== What needs to be done ==
Copy out each line of the listing below in which the string "parameters" occurs.

== Provided records ==

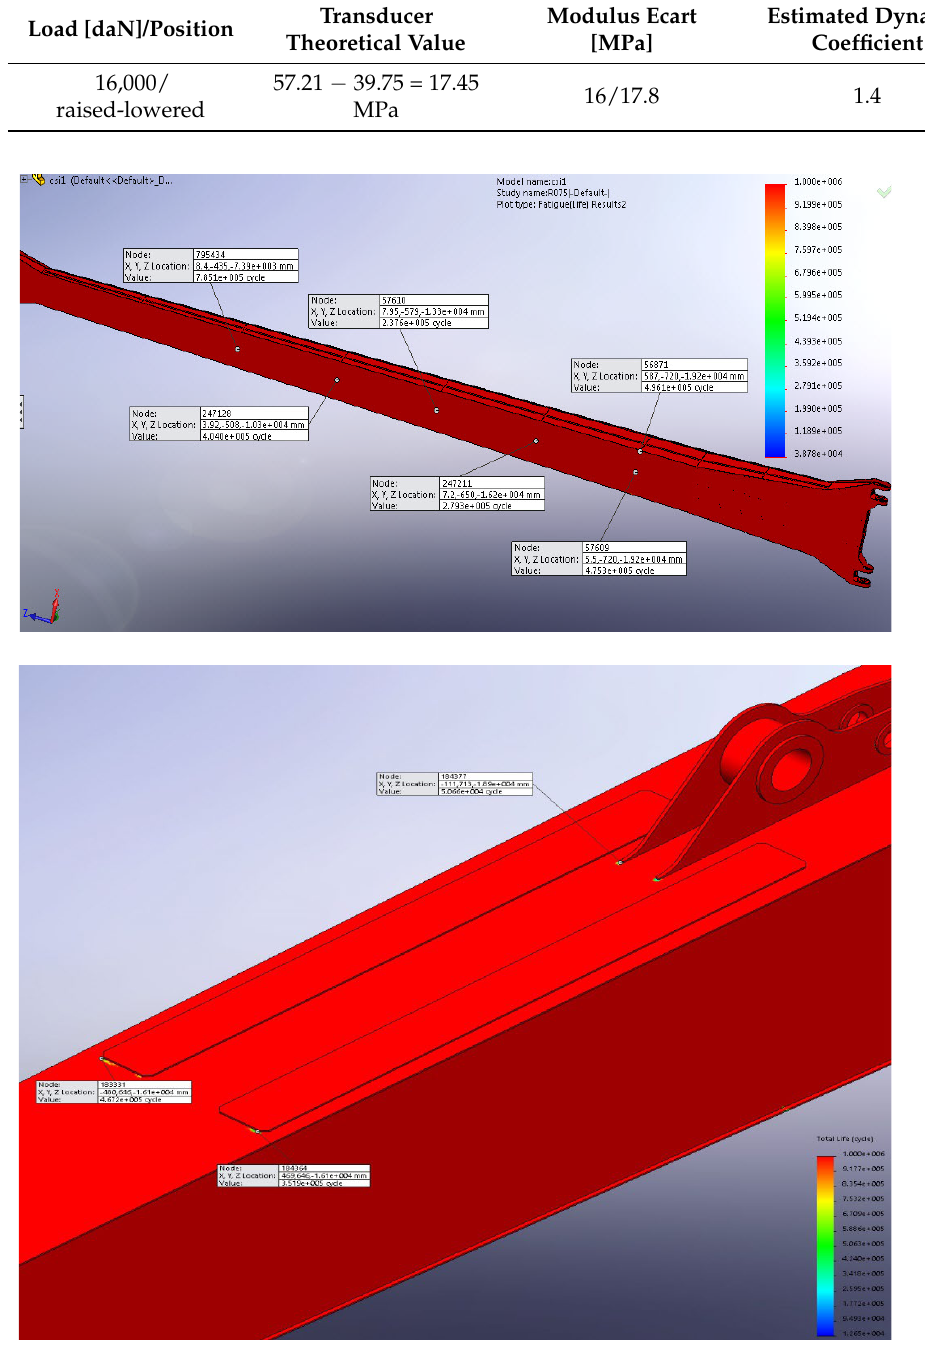
Table 3. Data obtained for the dangerous section of the main section.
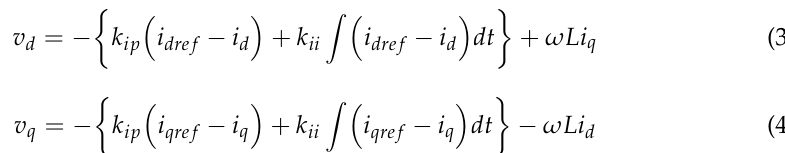
Figure 4. Control principles of energy storage DC ‐ AC converter.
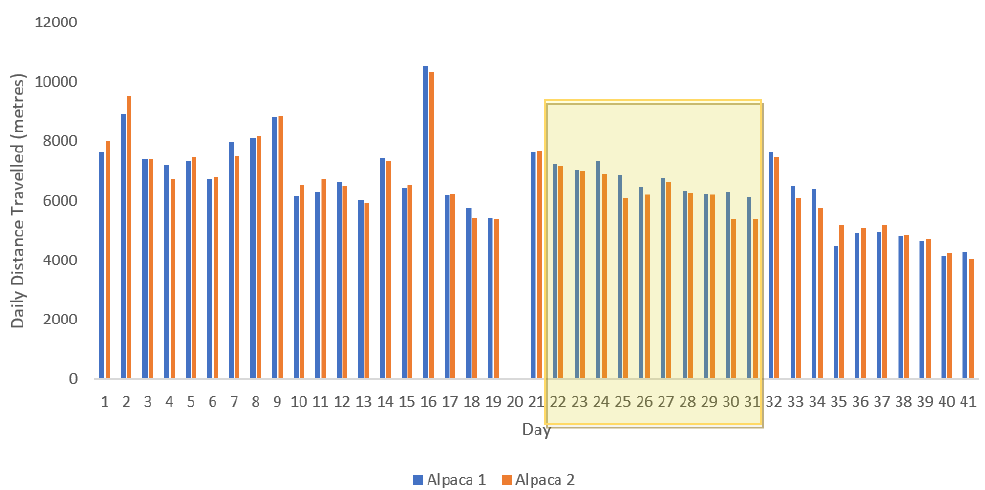
Figure 2. Daily distances (m) travelled by each alpaca over the 41-day testing period (day 20 shows no data due to collar change). Yellow shaded area highlights the 10-day observation period.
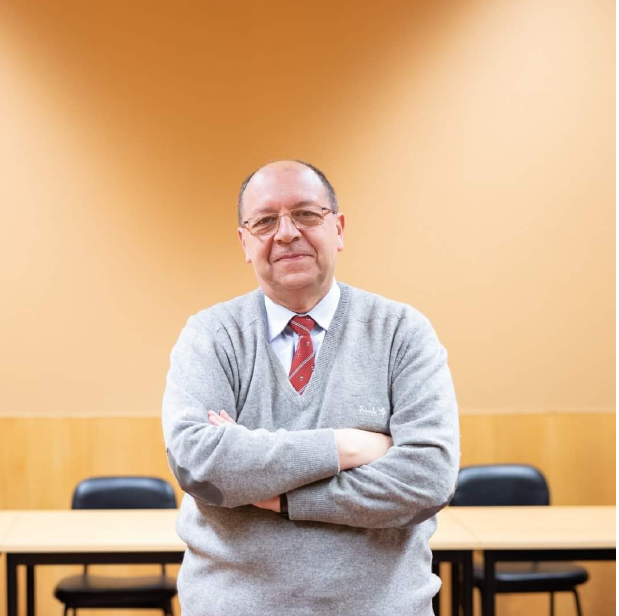
Figure 1. Prof. Tenreiro Machado (2020) at the Dept. of Electrical Engineering, Institute of Engineering, Polytechnic Institute of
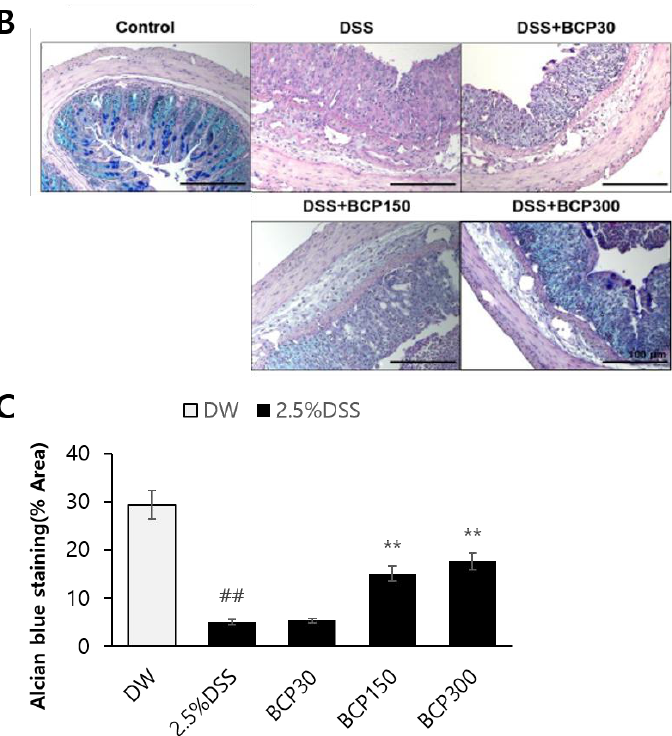
Figure 5. PAS-Alcian blue staining in mouse colons to evaluate changes in mucin in DSS-induced colitis model. The colonic tissure sections were observed at ( A ) 40 × and ( B ) 200 × magnification. PAS-Alcian blue staining was performed to compare ( C ) the contents of mucus in colons. Data are presented as mean ± SEM. Group comparisons were performed using unpaired t-test with post-test (##, p < 0.01, compared to vehicle-treated control mouse) (**, p < 0.01, compared to vehicle-treated, DSS-induced colitis mouse).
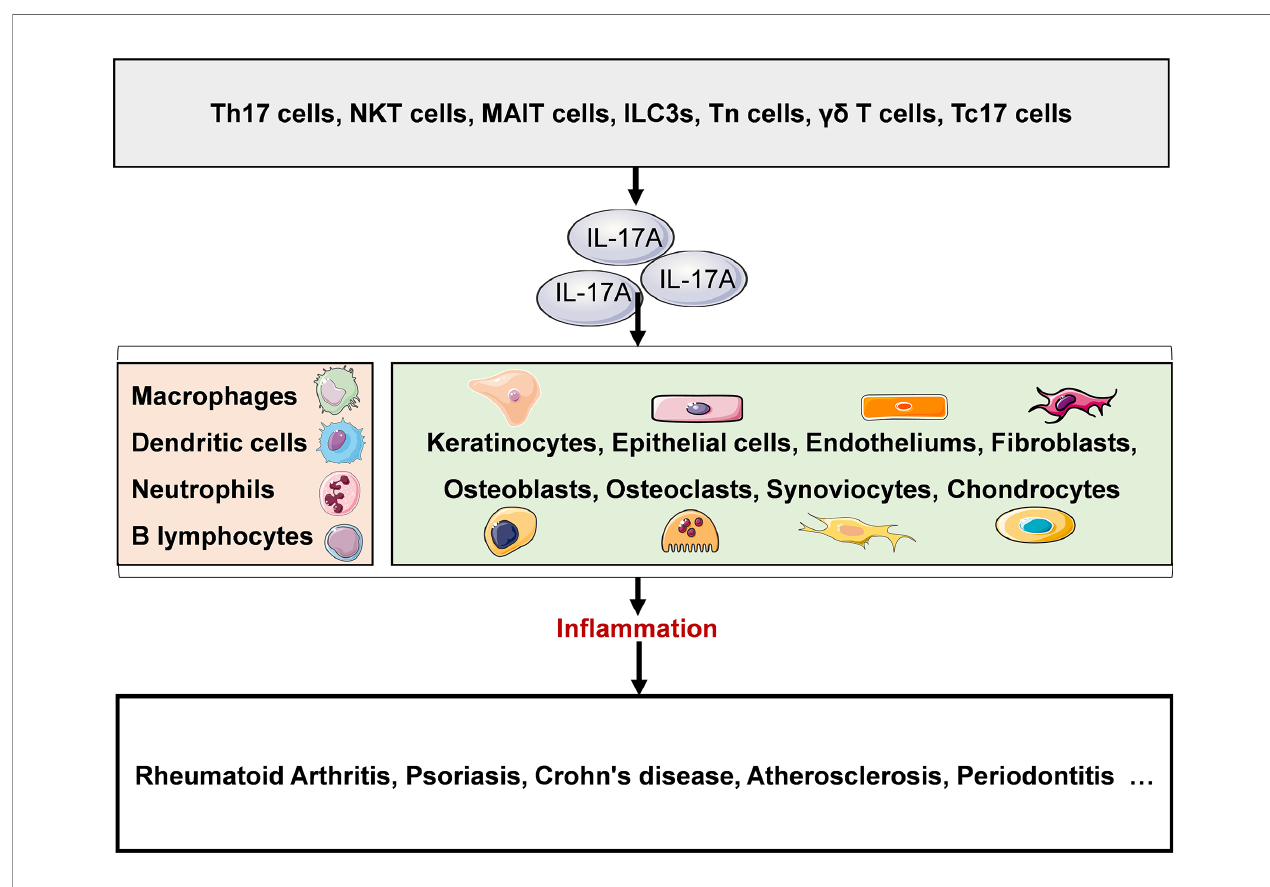
FIGURE 2 | IL-17A in disease. A variety of innate and adaptive immune cells include (NKT cells, MAIT cells, ILC3s, Tn cells, gd T cells, Tc17 cells and Th17 cells can secrete IL-17A. IL-17A plays a proin fl ammatory role and is closely associated with several chronic in fl ammatory diseases, such as rheumatoid arthritis, psoriasis, Crohn ’ s disease, atherosclerosis, and periodontitis. NKT, natural killer T; MAIT, mucosal associated invariant T; ILC3s, group 3 innate lymphoid cells; Tn, naive T; gd T, gamma-delta T; Th, helper T. Original elements used in this diagram and Figures 3 – 5 are from Servier Medical Art (smart.servier.com/), and were modi fi ed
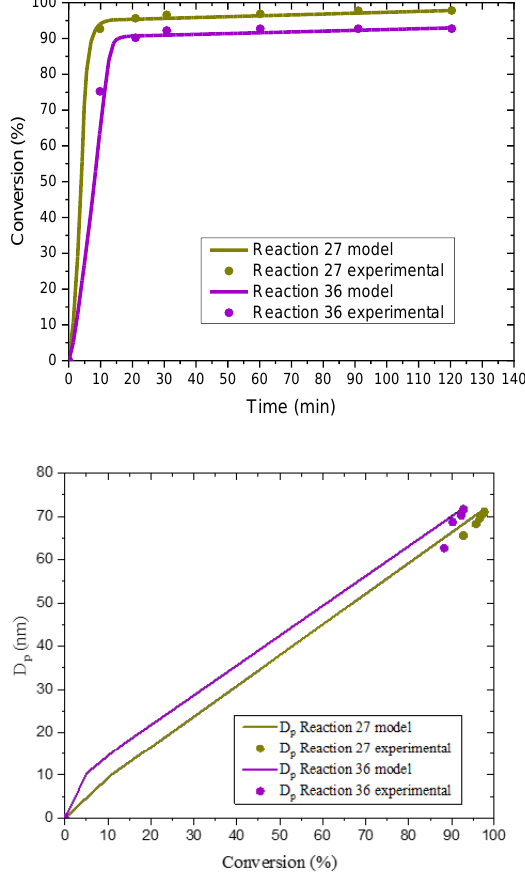
Figure 8. Comparison of simulation (POLYRED) and experimental data for monomer conversion vs. reaction time ( top ) and D p vs. monomer conversion ( bottom ) for experiments E27 and E36.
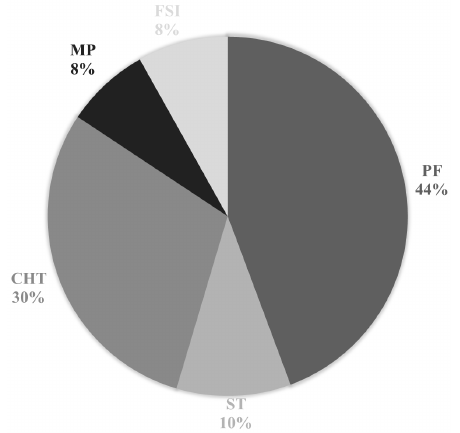
Figure 7. Distribution of papers in overall problem type: PF = pure fluid; ST = species transport; CHT = conjugate heat transfer; FSI = fluid–structure interaction; MP = microstructure and porous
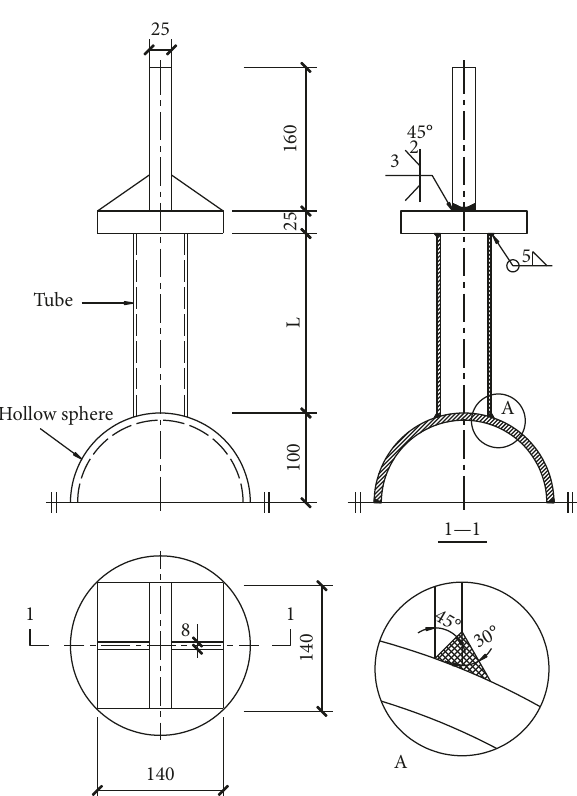
Figure 3: Specimen dimensions (unit: mm). Table 1: Specimen ID and geometric parameters. Specimen label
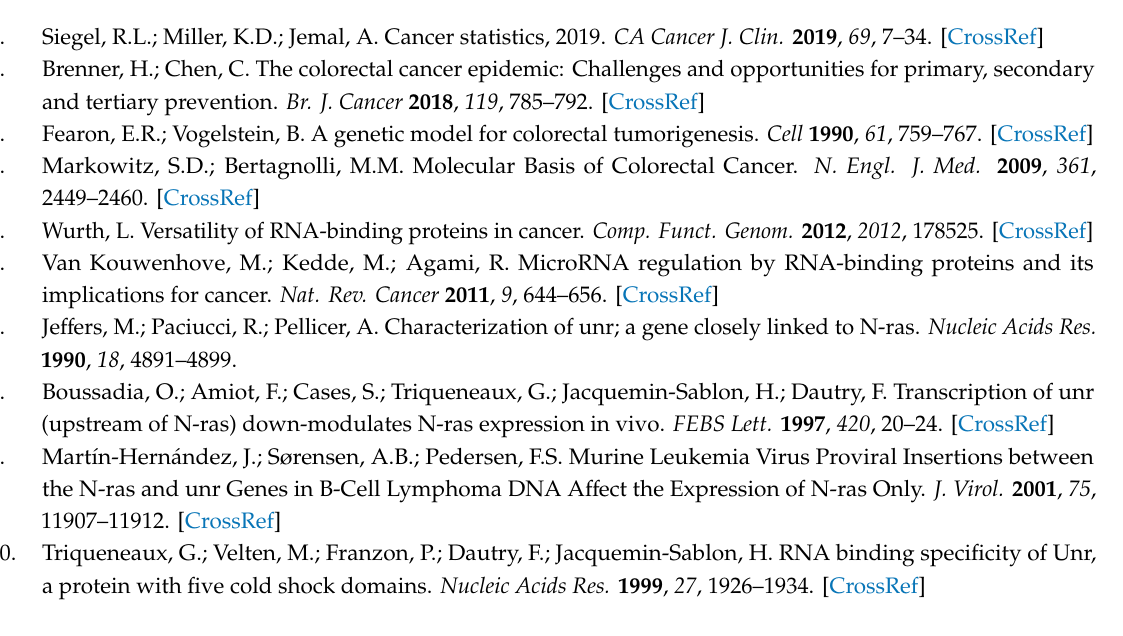
Figure S1. ROC curve of the analyzed training set according to UNR Hscore. (A) Table containing ROC curve estimation parameters. AUC: area under the curve. (B) ROC curve performed with UNR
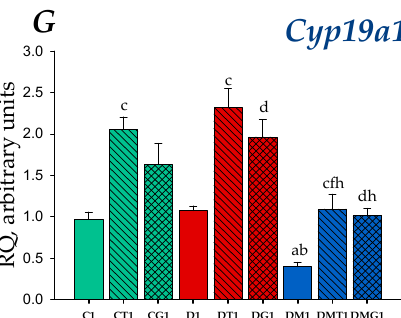
Figure 3. The influence of a single treatment with hCG and TP3 on the expression of testicular genes encoding cholesterol-transporting protein StAR, steroidogenic enzymes and LH/hCG-R in the control and diabetic rats, and the effect of five-week metformin treatment. The duration of MF treatment (120 mg/kg/day) was five weeks. The samples for the assessment of gene expression in the testes were taken 5 h after the injection of LH/hCG-R-agonists. The expression of the following genes is shown in the Figure: Star , encoding cholesterol-transporting protein StAR ( A ); Cyp11a1 ( B ), Hsd3b ( C ), Cyp17a1 ( D ) and Hsd17b ( E ), encoding four steroidogenic enzymes cytochrome P450 scc , 3 β -hy- droxysteroid dehydrogenase, cytochrome P450 17A1/steroid 17 α -monooxigenase and 17 β -hydroxysteroid dehydrogenase that catalyze the synthesis of pregnenolone, progesterone, 17-hydrox- yprogesterone, androstenedione and testosterone; LhR, encoding LH/hCG receptor ( F ); and Cyp19a1 ( G ), encoding aromatase that catalyzes the synthesis of estradiol. a —the difference between the C1 vs. D1 or DM1, b —the difference between the D1 vs. DM1; c —the difference between the C1 vs. CT1, D1 vs. DT1 and DM1 vs. DMT1; d —the difference between the C1 vs. CG1, D1 vs. DG1 and DM1 vs. DMG1; e —the difference between the CT1 vs. CG1, DT1 vs. DG1 and DMT1 vs. DMG1; f —the dif- ference between the CT1 vs. DT1 or DMT1; g —the difference between the CG1 vs. DG1 or DMG1; and h —the difference between the DT1 vs. DMT1 and DG1 vs. DMG1 are significant at p < 0.05. The data are presented as the M ± SEM , n = 5.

== Answer space ==
Figure 3: Specimen dimensions (unit: mm). Table 1: Specimen ID and geometric parameters. Specimen label
Figure S1. ROC curve of the analyzed training set according to UNR Hscore. (A) Table containing ROC curve estimation parameters. AUC: area under the curve. (B) ROC curve performed with UNR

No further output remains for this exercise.